Let me tell you a little story I’m calling “A Tale of Two Dogs.” Fear not, this is not ubiquitous pet-blogging, I am actually going somewhere with this, I promise.
Let’s call Dog #1 Shadow (as in, scared of her own). Shadow didn’t have the easiest start in life. She was bounced from kill shelter to kill shelter as a puppy and was conditioned to think being scared of everything was okay. Even after she found a home, Shadow went through a lot of crises and stress in her young life, and though her owners did everything they could for her, sometimes things happened that were out of their control and they couldn’t make things easier for her. So many things scared her: sounds, things that moved, strangers, voices, even her own darn tail when it hit the French doors by accident. Shadow is a loving, loyal girl.

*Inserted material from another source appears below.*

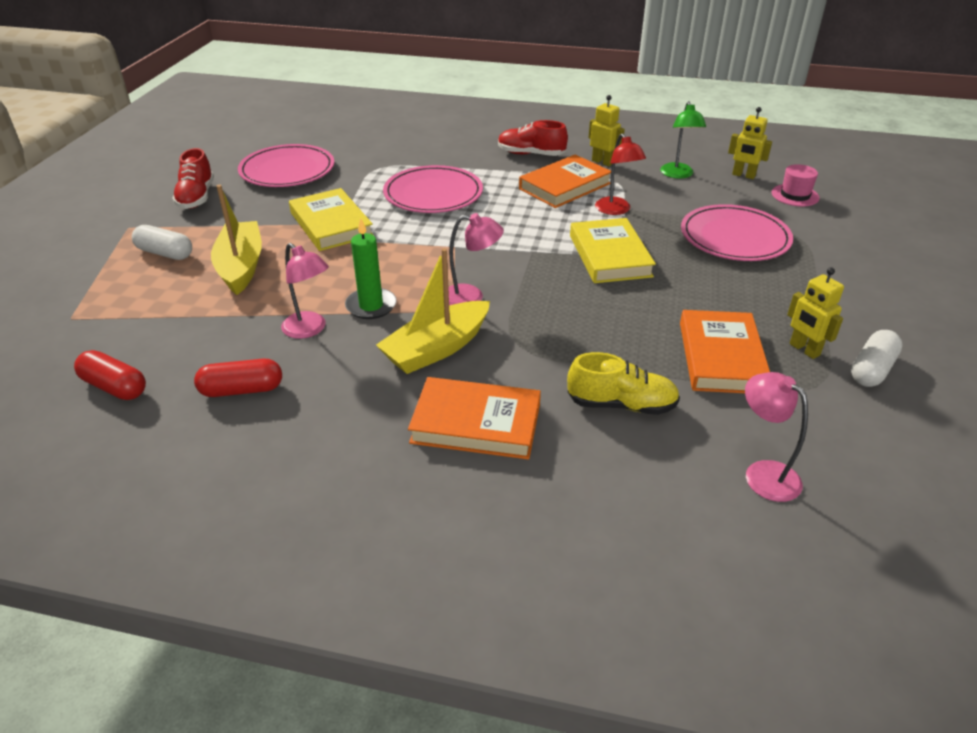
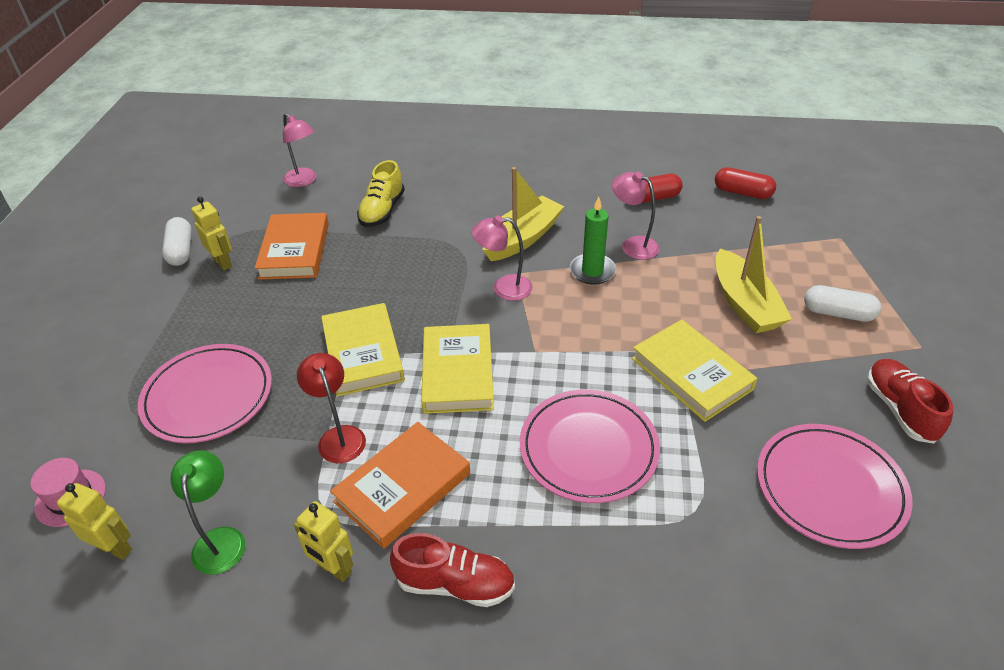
camera: 175 degrees right, 5 degrees up
(476, 424) = (482, 192): orange book -> none
(524, 238) = (458, 373): none -> yellow book
(621, 405) = (382, 211): yellow shoe -> yellow shoe turned 75 degrees counterclockwise
(871, 369) = (181, 250): white capsule -> white capsule turned 45 degrees counterclockwise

She loves parks and walks, running and chewing bones—that is, when her problems don’t overshadow everything else, when they allow her to do the things she loves.
And then there’s Dog #2, whom we’ll call Bull (as in, in a china shop), despite its gender inaccuracies. Bull is a happy-go-lucky kind of girl. She is fearless and playful, she leaps into life before she’d ever consider looking, and is the rough and tumble sort who enters a room and instantly makes herself at home. She flings herself into pools, she chases balls into walls and bounces off them without skipping a beat, and she wags her tail with such fervor that she knocks herself over in excitement on an hourly basis. It is a nice thing to see, this playful exuberance, this innocence with which she approaches life.
As a friend of mine would say, to boil things down into an executive summary, consider the following example: Bull and Shadow are frolicking in the yard. The sprinkler heads spring to life. Bull bounds toward them with glee, trying to catch the water in her mouth and batting at the spray with her paws. Terrified by the sound and the motion, Shadow lurches herself across the yard and scuttles under the porch, tail between her legs and ears pinned back. On this day, she cannot enjoy the simple acts of living that Bull can.
Bull is the new girl in town. I know that I will love Bull and Shadow equally, that I will appreciate their quirks and talents and funny little ways equally. No question about that. But I will always more about Shadow, will always be that much more protective and alert when it comes to her because we have been through so much and I know that life will always be a little bit harder for her. Bull is a grand girl and will be fine; with love and an endless supply of tennis balls, she’ll find her way in this world. She won’t need me the same way Shadow does. She is lucky in that way.
Maybe it’s a stretch, maybe I spent too much time in rescue shelters this week and the lack of air conditioning and the stench of panting dog and stale urine went to my brain or something, but I can’t help feeling that this must be a tiny little slice of what it’s like to be parents. Parents who have healthy children and sick children, who love them each without limit and love them for the individuals they are—and who will not ever be able to shake that instinctual urge to protect the one they’ve been through the trenches with, the one whose problems (physical or, like Shadow’s, emotional) sometimes make everyday life that much harder. It is not a greater love than they have for anyone else, and it is not a smothering love. But it is a love that speaks of a very different bond, one that cannot be replicated or truncated.
I’m twenty-seven, a married woman with a career and two dogs. And yet my parents flood me with “How are you feeling?” phone calls the minute a fever spikes. You tell me, am I onto something here? If so, maybe I can tone down the exapseration with which I reply, “It’s just an infection. It’s not a big deal.”